### [Task details]
When the word "wire" shows up in a line of the data below, copy that whole line.

### [Data listing]
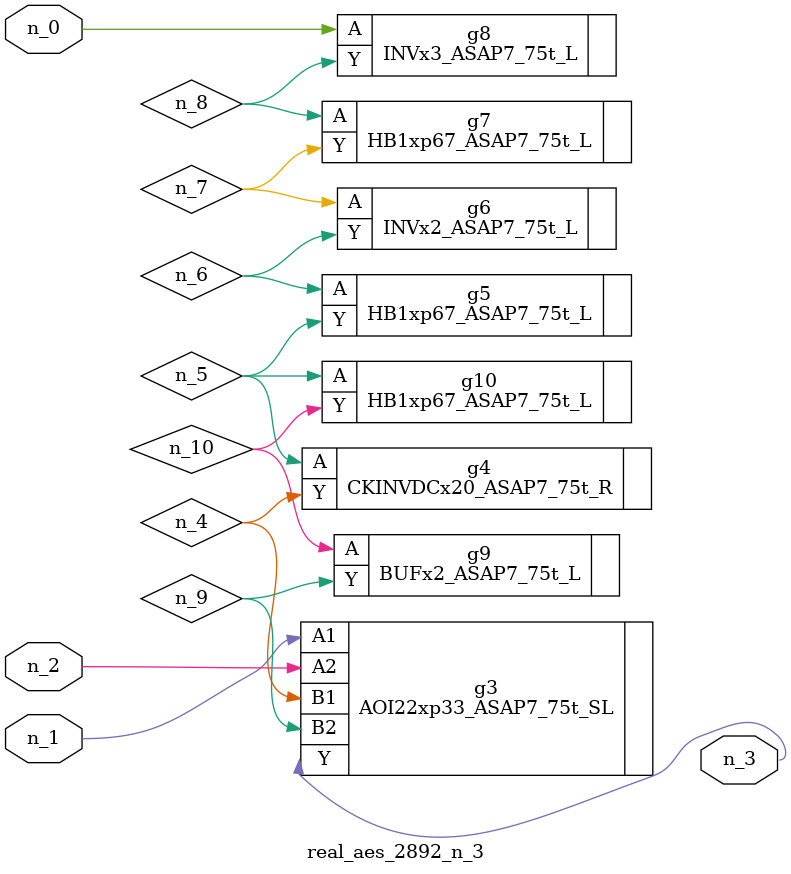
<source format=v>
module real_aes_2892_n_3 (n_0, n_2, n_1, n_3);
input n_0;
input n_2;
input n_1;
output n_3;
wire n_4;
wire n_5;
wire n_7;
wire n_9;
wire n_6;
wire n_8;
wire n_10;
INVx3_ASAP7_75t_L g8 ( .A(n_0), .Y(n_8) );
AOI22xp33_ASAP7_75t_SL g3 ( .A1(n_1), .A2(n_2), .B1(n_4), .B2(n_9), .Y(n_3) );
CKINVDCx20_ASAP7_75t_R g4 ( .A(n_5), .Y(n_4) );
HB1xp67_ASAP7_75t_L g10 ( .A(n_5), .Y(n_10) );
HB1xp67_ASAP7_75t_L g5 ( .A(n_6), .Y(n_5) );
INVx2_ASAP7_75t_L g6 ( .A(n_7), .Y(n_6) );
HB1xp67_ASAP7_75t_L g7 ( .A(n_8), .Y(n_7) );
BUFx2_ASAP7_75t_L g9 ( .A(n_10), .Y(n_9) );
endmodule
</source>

...

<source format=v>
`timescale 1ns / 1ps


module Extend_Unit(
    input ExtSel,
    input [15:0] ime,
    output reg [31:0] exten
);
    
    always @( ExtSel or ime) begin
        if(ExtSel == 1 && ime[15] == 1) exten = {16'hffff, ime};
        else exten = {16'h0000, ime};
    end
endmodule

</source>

### [Solved problem]
wire n_4;
wire n_5;
wire n_7;
wire n_9;
wire n_6;
wire n_8;
wire n_10;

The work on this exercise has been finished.